Determination of tar, nicotine, and carbon monoxide yields in the smoke of bidi cigarettes.

A survey of the nicotine, tar, and carbon monoxide (CO) levels in mainstream smoke from 21 brands of bidi cigarettes and five brands of traditional cigarettes was conducted using a variation of the Federal Trade Commission (FTC) standardized cigarette smoking machine method. The primary difference between this method and the FTC method was a reduction of the 60-s puff interval to 15 s. The shorter puff interval was required to prevent the bidi cigarettes from self-extinguishing and may represent a closer approximation to human usage. The goal of this study was to evaluate the smoke-delivery potential for tar, nicotine, and CO in mainstream smoke from bidi cigarettes compared with traditional domestic cigarettes smoked under identical conditions.
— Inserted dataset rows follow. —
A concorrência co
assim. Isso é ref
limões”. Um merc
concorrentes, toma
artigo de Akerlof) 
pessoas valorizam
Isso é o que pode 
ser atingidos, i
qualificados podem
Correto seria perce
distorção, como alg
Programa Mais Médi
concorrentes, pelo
Approximately half of the bidi brands examined were marketed as filtered varieties. Unlike traditional cigarettes, the filtered and unfiltered bidi brands yielded comparable smoke deliveries. Thus, a filtered bidi cigarette brand does not provide any harm-reduction benefit that might result from a reduction in levels of tar, nicotine, and CO compared with an unfiltered variety. Our findings indicate that bidi cigarettes can deliver high levels of tar (77.9+/-9.5 mg/bidi), nicotine (2.7+/-.4 mg/bidi), and CO (39.2+/-5.7 mg/bidi). In comparison, traditional cigarettes smoked using the bidi cigarette protocol have lower tar and CO yields, but have nicotine deliveries comparable with bidi cigarettes.

Development of a method to assess cigarette smoke intake.
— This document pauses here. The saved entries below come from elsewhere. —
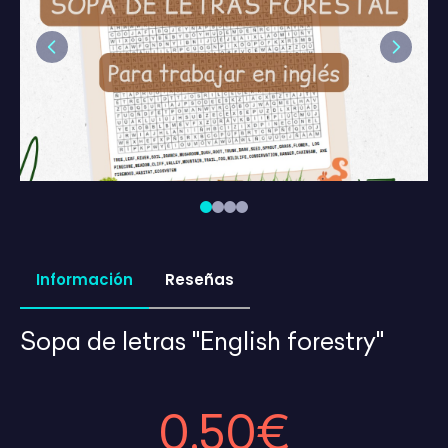
Previous
Next
Información
Reseñas
Sopa de letras "English forestry"
0,50€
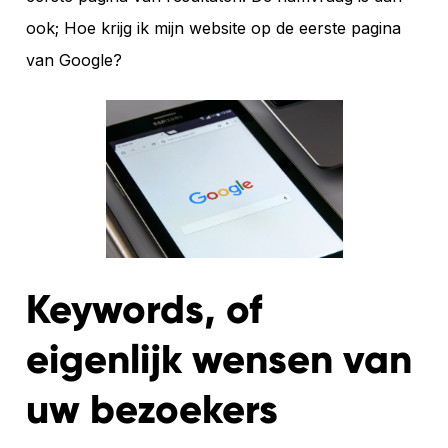
ook; Hoe krijg ik mijn website op de eerste pagina
van Google?
Keywords, of
eigenlijk wensen van
uw bezoekers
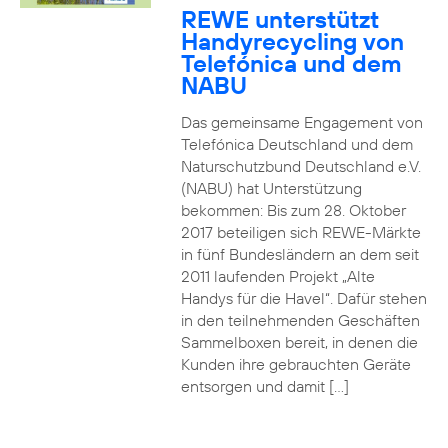
REWE unterstützt
Handyrecycling von
Telefónica und dem
NABU
Das gemeinsame Engagement von
Telefónica Deutschland und dem
Naturschutzbund Deutschland e.V.
(NABU) hat Unterstützung
bekommen: Bis zum 28. Oktober
2017 beteiligen sich REWE-Märkte
in fünf Bundesländern an dem seit
2011 laufenden Projekt „Alte
Handys für die Havel“. Dafür stehen
in den teilnehmenden Geschäften
Sammelboxen bereit, in denen die
Kunden ihre gebrauchten Geräte
entsorgen und damit […]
Tar and nicotine deliveries of cigarettes measured using current standardized smoking machine protocols provide poor estimates of smoke exposure. The characteristics of human smoking behavior vary considerably and differ from the rigid parameters used with current standardized smoking machine protocols. Current alternatives, including measurement of biomarkers, are invasive, time-dependent, and can be too expensive to be used as mechanisms for carrying out large-scale investigations required to help determine the influence of cigarette design on smoking behaviors. To obtain more reasonable estimates of mainstream smoke exposure, we developed a method to quantitatively measure solanesol, a naturally occurring component in tobacco that is deposited during smoking in the cigarette filter butt. Quantification of solanesol extracted from the filters using liquid chromatography and tandem mass spectrometry is efficient, rapid, and extremely reliable. We found that the amount of solanesol deposited in a cigarette filter is related to the mainstream smoke deliveries of tar and nicotine under a variety of smoking conditions. In addition, the amount of solanesol trapped in the filter remains stable at least 4 weeks after smoking. Measuring solanesol in cigarette filters as an exposure marker provides a noninvasive means to obtain reasonable estimates of mainstream tar and nicotine smoke deliveries under a wide variety of smoking conditions.